Environmental conditions influence eDNA particle size distribution in aquatic systems

• Main Authors: Matthew A. Barnes, W. Lindsay Chadderton, Christopher L. Jerde, Andrew R. Mahon, Cameron R. Turner, David M. Lodge
• Format: Article
• Language: English
• Published: Wiley 2021-05-01
• Series: Environmental DNA
• Subjects: carps; environmental DNA; particle size; ponds; probability; real‐time polymerase chain reaction
• Online Access: https://doi.org/10.1002/edn3.160

Abstract Knowledge about the size of environmental DNA (eDNA) and eDNA‐bearing particles in aquatic environments is integral to efficient and sensitive analyses.
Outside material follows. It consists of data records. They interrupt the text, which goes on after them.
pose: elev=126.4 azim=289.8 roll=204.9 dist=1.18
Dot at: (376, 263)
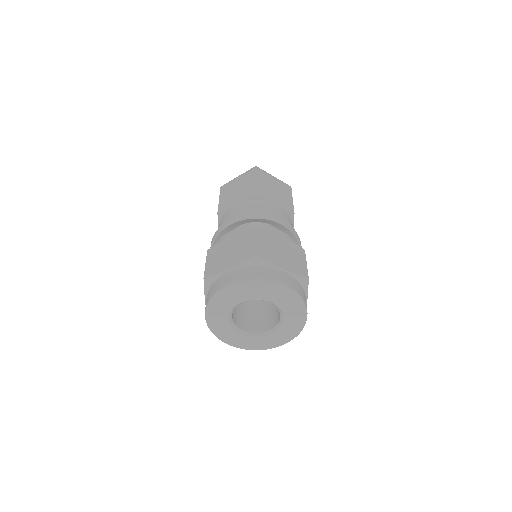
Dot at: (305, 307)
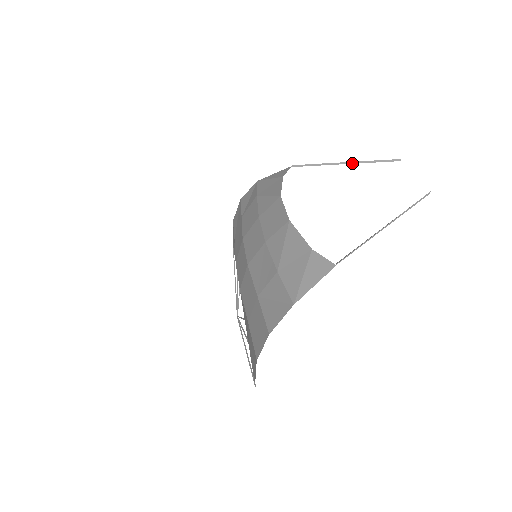
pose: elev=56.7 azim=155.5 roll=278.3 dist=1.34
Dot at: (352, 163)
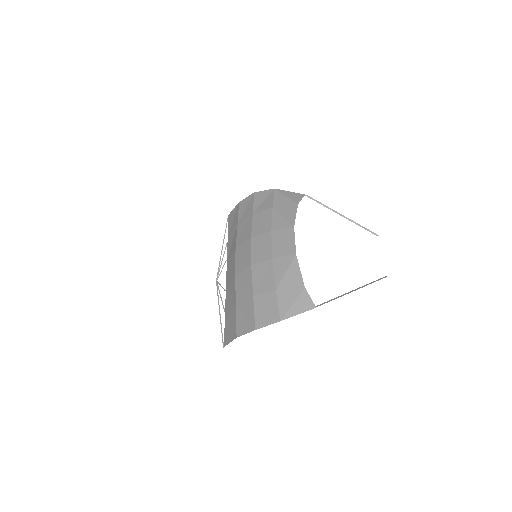
Dot at: occluded
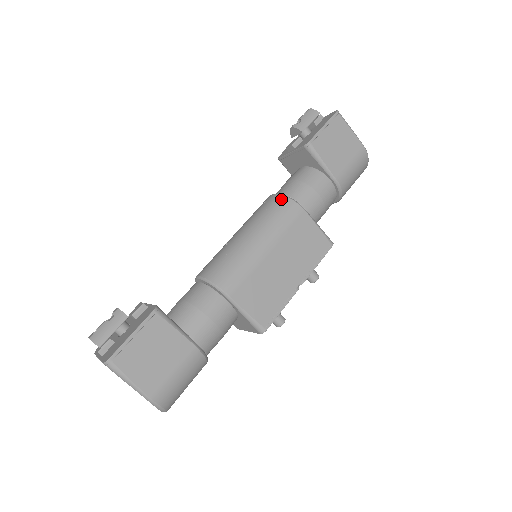
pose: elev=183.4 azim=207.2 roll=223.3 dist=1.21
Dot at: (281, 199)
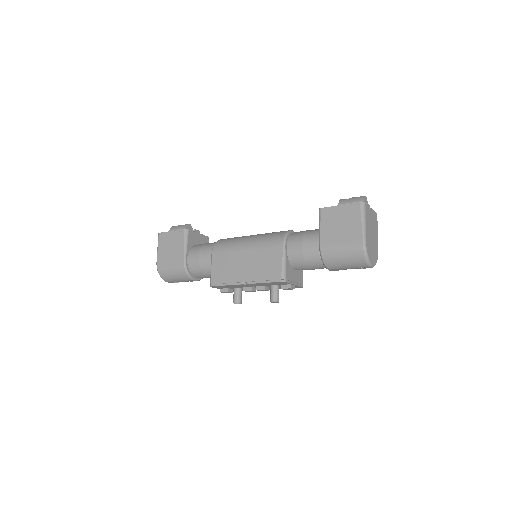
Dot at: (284, 232)
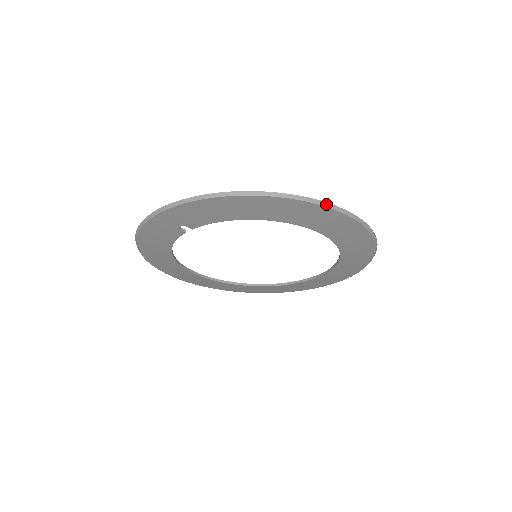
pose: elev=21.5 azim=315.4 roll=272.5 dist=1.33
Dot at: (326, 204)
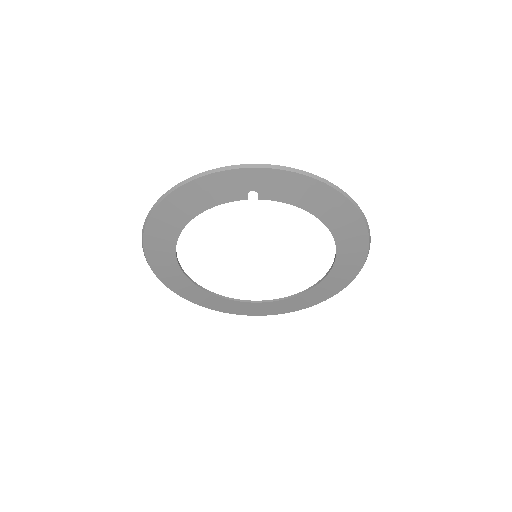
Dot at: (369, 231)
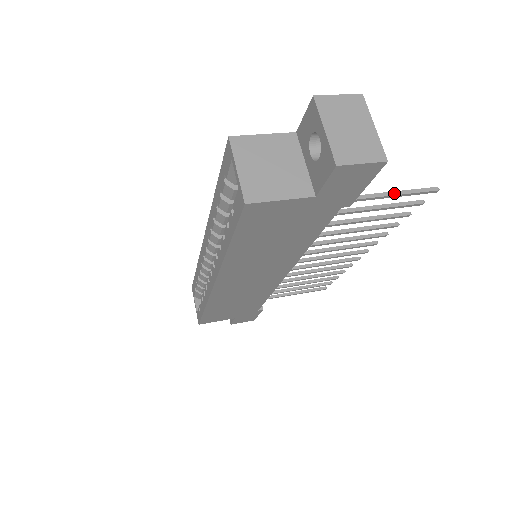
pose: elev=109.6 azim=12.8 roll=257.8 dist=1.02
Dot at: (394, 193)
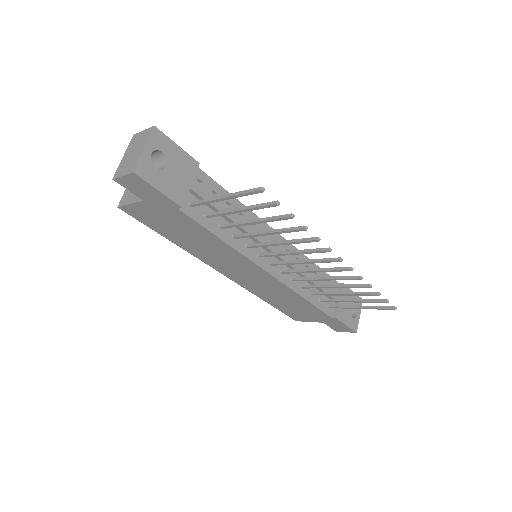
Dot at: (227, 195)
To explore the influence of environmental factors on eDNA particle size distribution (PSD), we manipulated fish communities across nine experimental ponds, which led to differences in a suite of environmental covariates (biochemical oxygen demand, chlorophyll a concentration, conductivity, dissolved oxygen, pH, temperature, and turbidity) over 5 months. At the end of the experiment, we serially filtered water samples from each pond through 5 filter sizes (20, 10, 5, 1, and 0.2 µm) followed by eDNA precipitation. We used quantitative PCR to determine the proportion of Common Carp (Cyprinus carpio) or bigheaded carp (Hypophthalmichthys molitrix and H. nobilis) eDNA captured within each size fraction. Based on eDNA concentrations recorded at each size fraction, we parameterized a Weibull distribution to describe the eDNA PSD of each species in each pond. Likelihood ratio tests suggested that PSD did not differ between species but did differ across ponds. Stepwise multiple regressions indicated that the specific environmental factors with the greatest influence on PSD differed depending on the pore size of the filter used for capture. Notably, positive associations with chlorophyll and turbidity were most important for predicting capture with a 10‐µm filter, suggesting that eDNA is sticky, and the presence of relatively large particles such as algal cells or other suspended sediments can dramatically alter eDNA PSD. Therefore, we advocate that researchers and managers consider analysis of eDNA PSD within their study systems to optimize eDNA capture efficiencies and increase detection probabilities across variable biotic and abiotic conditions. Furthermore, reporting eDNA PSD evaluations across more diverse systems has the potential to reveal broader patterns of eDNA capture efficiency and improve research and natural resource management with eDNA applications.